Marktbummel

Kinderleicht: Weihnachtsgebäck

Eier bringt man ja für gewöhnlich eher mit Ostern in Verbindung. Tatsächlich spielen sie auch zu Weihnachten eine große Rolle, allerdings verschwinden sie dabei im Gebäck. Die Weihnachtsbäckerei hat ihre große Stunde. Und da kommen auch Eier vor.

 Der einfachste Teig für Weihnachtsgebäck ist der Eins-zwei-drei-Teig, den kann man sich gut merken. Damit sind die Verhältnisse der Grundzutaten gemeint: ein hundert Gramm Zucker, zwei hundert Gramm Butter, drei hundert Gramm Mehl auf ein Ei, dem Wort, das in allen Wörtern einmal enthalten ist. Bei größeren Backorgien kann man die Mengen einfach verdoppeln oder verdreifachen. Um Geschmacksvariationen zu erzielen, kann man den Zucker mit Vanillezucker vermischen, oder man kann Teile des Teiges mit Kakao dunkel färben. Der Fantasie sind keine Grenzen gesetzt. Man knetet die Zutaten kräftig durch, bis ein geschmeidiger Mürbeteig entsteht. Den formt man zu einer Kugel und lässt ihn zugedeckt, am besten in Frischhaltefolie eingewickelt, mindestens eine Stunde im Kühlschrank ruhen, besser über Nacht.

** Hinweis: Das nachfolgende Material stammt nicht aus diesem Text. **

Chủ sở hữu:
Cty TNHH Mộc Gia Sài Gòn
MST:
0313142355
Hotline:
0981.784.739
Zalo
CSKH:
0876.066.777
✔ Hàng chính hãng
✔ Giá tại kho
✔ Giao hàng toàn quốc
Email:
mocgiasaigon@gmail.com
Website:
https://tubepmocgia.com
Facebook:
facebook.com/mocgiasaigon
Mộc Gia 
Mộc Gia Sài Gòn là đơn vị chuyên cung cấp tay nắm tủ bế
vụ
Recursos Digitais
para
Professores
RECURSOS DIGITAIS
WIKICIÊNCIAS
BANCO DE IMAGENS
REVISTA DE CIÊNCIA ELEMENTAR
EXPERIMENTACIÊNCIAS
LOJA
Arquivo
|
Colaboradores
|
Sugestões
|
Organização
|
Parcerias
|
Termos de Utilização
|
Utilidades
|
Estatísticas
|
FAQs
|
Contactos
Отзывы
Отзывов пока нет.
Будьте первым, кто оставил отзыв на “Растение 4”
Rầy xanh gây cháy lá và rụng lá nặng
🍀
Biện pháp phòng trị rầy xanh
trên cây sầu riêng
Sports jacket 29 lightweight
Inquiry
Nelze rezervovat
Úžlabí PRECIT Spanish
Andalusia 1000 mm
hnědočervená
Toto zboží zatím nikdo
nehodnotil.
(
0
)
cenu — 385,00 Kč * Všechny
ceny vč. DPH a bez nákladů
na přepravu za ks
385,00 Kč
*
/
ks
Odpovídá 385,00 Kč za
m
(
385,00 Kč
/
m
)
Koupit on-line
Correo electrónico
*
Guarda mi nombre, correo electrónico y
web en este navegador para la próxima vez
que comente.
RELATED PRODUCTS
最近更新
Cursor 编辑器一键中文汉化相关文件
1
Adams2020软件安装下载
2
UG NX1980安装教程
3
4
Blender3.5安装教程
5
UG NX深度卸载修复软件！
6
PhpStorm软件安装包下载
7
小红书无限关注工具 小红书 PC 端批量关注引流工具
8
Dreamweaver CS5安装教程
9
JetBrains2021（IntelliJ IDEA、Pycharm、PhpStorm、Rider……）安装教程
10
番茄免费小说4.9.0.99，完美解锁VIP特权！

 Dann kommt das Nudelholz zum Einsatz. Auf bemehlter Unterlage rollt man den Teig zu einer Platte aus, etwa drei bis fünf Millimeter dick. Dann sticht man mit entsprechenden Förmchen lustige und weihnachtliche Dinge damit aus, Glöckchen, Tannenbäumchen, Sterne oder Tiere wie Giraffen, Löwen, Enten. Oder man sticht Rosetten aus oder Quadrate, je nachdem, welche Vorlieben man hat. Diese Plätzchen backt man dann auf Backpapier bei 165 Grad etwa 20 bis 30 Minuten.

 Danach erst werden die Weihnachtskekse veredelt, indem man sie zum Beispiel mit Zuckerguss bepinselt und mit Zuckerschrift bemalt. Man kann sie mit Schokolade verzieren und mit Nuss- oder Mandelscheibchen oder mit bunten Zuckerkügelchen. Auch da sind der Fantasie keine Grenzen gesetzt. Da dieser Teig nicht gerade empfindlich oder kostspielig ist, ist er das denkbar geeignete Übungsfeld auch für die kleinsten Konditoren. Das Erfolgserlebnis überzeugt, wenn Kinder es schaffen, aus einem banalen Keks in Sternform ein bunt verziertes Meisterstück zu fabrizieren.

Schon beim Ausstechen sind bemehlte Kinder mit Begeisterung bei der Sache. Und wenn man am Ende die Ergebnisse dieser Kreativleistungen auch noch essen kann: umso besser. Das fördert die Vorfreude und übt die Geduld, wenn die ausgestochenen Formen erst einmal gebacken werden und dann auch noch abkühlen müssen, bevor es mit der Weihnachtsbäckerei weitergeht.

In Keksdosen gelagert halten sich die Kekse auf jeden Fall bis Weihnachten, aber man kann sie auch in der Adventszeit essen und gegebenenfalls welche nachproduzieren, eins, zwei, drei.